51周目、イエローが解除。規定時間まであと7分と迫ったレース54周目、このままフィニッシュすればチーム設立以来の最上位フィニッシュとなるはずだったバロンが突如スローダウン、メカニカルトラブルによりあと一歩のところでリタイヤとなってしまった。

これでブラックが2位へ浮上。ブラックとしてはトップのフェルナンデスにプレッシャーを掛けたいところだが、レース終了時間が迫っている。結局レースは58周目に規定時間に到達し、59周で終了。最後まで逃げ切ったフェルナンデスが優勝し、ブラジルに続く今季2勝目を挙げることになった。

1周も走らずリタイアに終り、心中穏やかではなかったはずのド・フェランだったが、結局、トレイシー、モレノ、アンドレッティらがリタイアに終ったため、依然153点でポイントリーダーの座をキープ。だが今日のレースで優勝したフェルナンデスが148点となり、5点差の2位に浮上している。

このフェルナンデスを14点差でトレイシーが追い、4位にはルーキーオブザイヤーをすでに決めているブレックがトレイシーと同点。ランキング5位と6位のモレノとバッサーも131点と同点だが、こちらは獲得可能な最大ポイントである22点差であり、ポールポジションがとれなかった時点で脱落してしまう。

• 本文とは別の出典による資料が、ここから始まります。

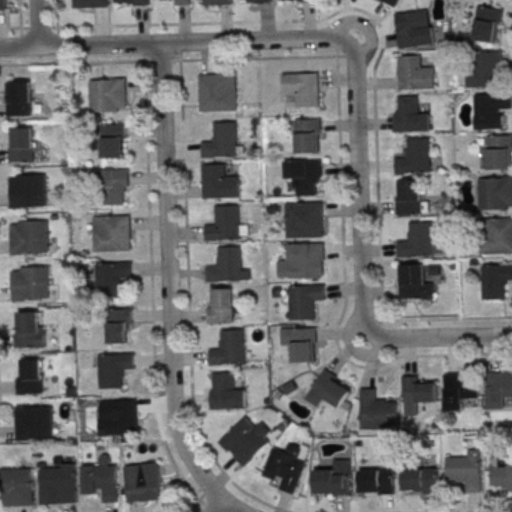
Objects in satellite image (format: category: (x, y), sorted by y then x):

一方、エンジン別に上位結果を見ると、フォードがワンツーでトヨタが3〜4位、ホンダが6位、メルセデスは7位が最高という結果に終わった。エンジンマニュファクチャラーポイントではフォードが依然トップであり、これに16ポイント差でホンダ、さらに16ポイント差でトヨタが追っている。

ホンダの逆転の可能性だが、ポールポジションと最多リードラップを取って2点を得、優勝して20点、この22ポイントを現在のポイントに加えた320点が最終戦でホンダが獲得できる最大ポイントである。つまり、現在314点のフォードが、320点を上回るだけのポイント、すなわち8点以上を得ることができる6位以上に入れば、1995年以来となるフォードのタイトル獲得が決定する。

ホンダはポールポジション、リードラップ、優勝までした上で、5人のドライバーが全員でトップ5に入っても、6位がフォードの場合、すべて台無しと言う厳しい状況だ。トヨタやメルセデスもふくめて、トップ6にフォード以外が何台入るかで決まるが、最終戦は年に2回しかない過酷な500マイルレース。

すべての答えは、生き残ることさえ困難といわれる、その500マイル先にしかない。